Cyber Incident Victim: Element ASA
Date:
Sep 2022
Location:
Norway
Summary
Element Nor, a Norwegian concrete manufacturing company, was targeted by the Lockbit 3.0 ransomware group, which claimed responsibility for encrypting the victim's data and threatening to leak stolen information unless a ransom was paid. The company acknowledged the incident but declined to provide details, emphasizing it concerned partners rather than the public, while operations continued unaffected with normal production levels. Lockbit listed the organization on its dark web site, warning of imminent data publication, consistent with the group's tactics of extorting payments through encryption and exposure threats.

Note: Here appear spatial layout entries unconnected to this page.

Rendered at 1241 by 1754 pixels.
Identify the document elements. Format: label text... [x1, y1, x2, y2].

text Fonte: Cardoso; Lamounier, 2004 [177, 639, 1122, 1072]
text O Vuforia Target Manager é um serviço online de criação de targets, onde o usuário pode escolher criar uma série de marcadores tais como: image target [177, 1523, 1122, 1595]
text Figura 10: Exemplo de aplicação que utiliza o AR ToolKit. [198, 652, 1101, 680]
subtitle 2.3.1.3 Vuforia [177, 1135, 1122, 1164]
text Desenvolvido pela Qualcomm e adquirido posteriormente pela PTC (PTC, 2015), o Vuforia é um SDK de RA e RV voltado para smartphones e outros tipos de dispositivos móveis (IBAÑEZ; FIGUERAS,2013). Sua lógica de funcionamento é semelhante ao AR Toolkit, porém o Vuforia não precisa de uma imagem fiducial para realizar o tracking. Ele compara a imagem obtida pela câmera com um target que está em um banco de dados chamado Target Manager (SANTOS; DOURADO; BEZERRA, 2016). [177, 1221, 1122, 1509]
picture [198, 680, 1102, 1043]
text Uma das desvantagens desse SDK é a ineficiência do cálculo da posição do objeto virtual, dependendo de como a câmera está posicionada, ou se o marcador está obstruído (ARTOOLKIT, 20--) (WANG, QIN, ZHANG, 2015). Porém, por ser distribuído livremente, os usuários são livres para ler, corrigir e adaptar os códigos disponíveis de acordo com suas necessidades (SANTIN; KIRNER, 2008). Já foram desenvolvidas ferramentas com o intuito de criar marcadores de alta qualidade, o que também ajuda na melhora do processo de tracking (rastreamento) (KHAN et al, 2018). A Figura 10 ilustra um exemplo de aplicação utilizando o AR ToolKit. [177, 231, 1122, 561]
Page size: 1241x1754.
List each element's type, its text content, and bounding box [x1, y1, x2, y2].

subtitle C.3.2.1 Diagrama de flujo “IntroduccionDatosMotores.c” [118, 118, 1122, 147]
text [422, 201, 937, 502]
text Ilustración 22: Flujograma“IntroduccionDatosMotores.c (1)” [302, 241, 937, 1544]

| CIA Posture | Motives | Tactics, Techniques & Procedures |
|---|---|---|
| Available to members | 1 motive | 1 technique |
| Threat Actor | Type | Location |
|---|---|---|
| 1 actor | Available to members | Available to members |
Description
On or around September 20, 2022, Element Nor AS, a Balsfjord-based industrial company manufacturing concrete elements for construction, was publicly listed as a victim of the Lockbit 3.0 ransomware group on the threat actor’s dark web leak site. Lockbit 3.0, identified as one of the world’s most active ransomware operations at the time, claimed responsibility for the cyberattack. The group issued a threat to publish all exfiltrated data from Element Nor on September 23, 2022, unless unspecified ransom demands were met. Element Nor’s acting CEO, Michael Helmecke, confirmed awareness of the incident in a text message to Digi.no but declined further public commentary, stating the matter concerned the company’s partners rather than the general public. Helmecke, serving as interim managing director, avoided repeated phone inquiries. Factory manager Steinar Nordseth similarly redirected media questions to Helmecke but acknowledged during a phone call that production continued normally at the Laurasætra facility, with audible background noise corroborating operational activity.
The attack followed Lockbit’s standard ransomware model: data theft followed by file encryption, with decryption keys and non-disclosure of stolen data contingent on ransom payment. Element Nor’s public financial disclosures indicated robust pre-incident operations, with record 2021 performance including NOK 188 million in revenue, NOK 13.4 million profit, and approximately 50 employees. Local media reported full order books and strained production capacity prior to the attack. No operational disruptions were observed at the physical facility, and the company’s public communications minimized the incident’s significance. Lockbit’s dark web post provided no technical specifics regarding the breach’s scope, compromised systems, or data types threatened with exposure. Element Nor did not disclose whether ransom negotiations occurred, data backups were utilized, or whether the September 23 leak materialized. The company maintained a consistent posture of limited transparency throughout the incident’s public phase.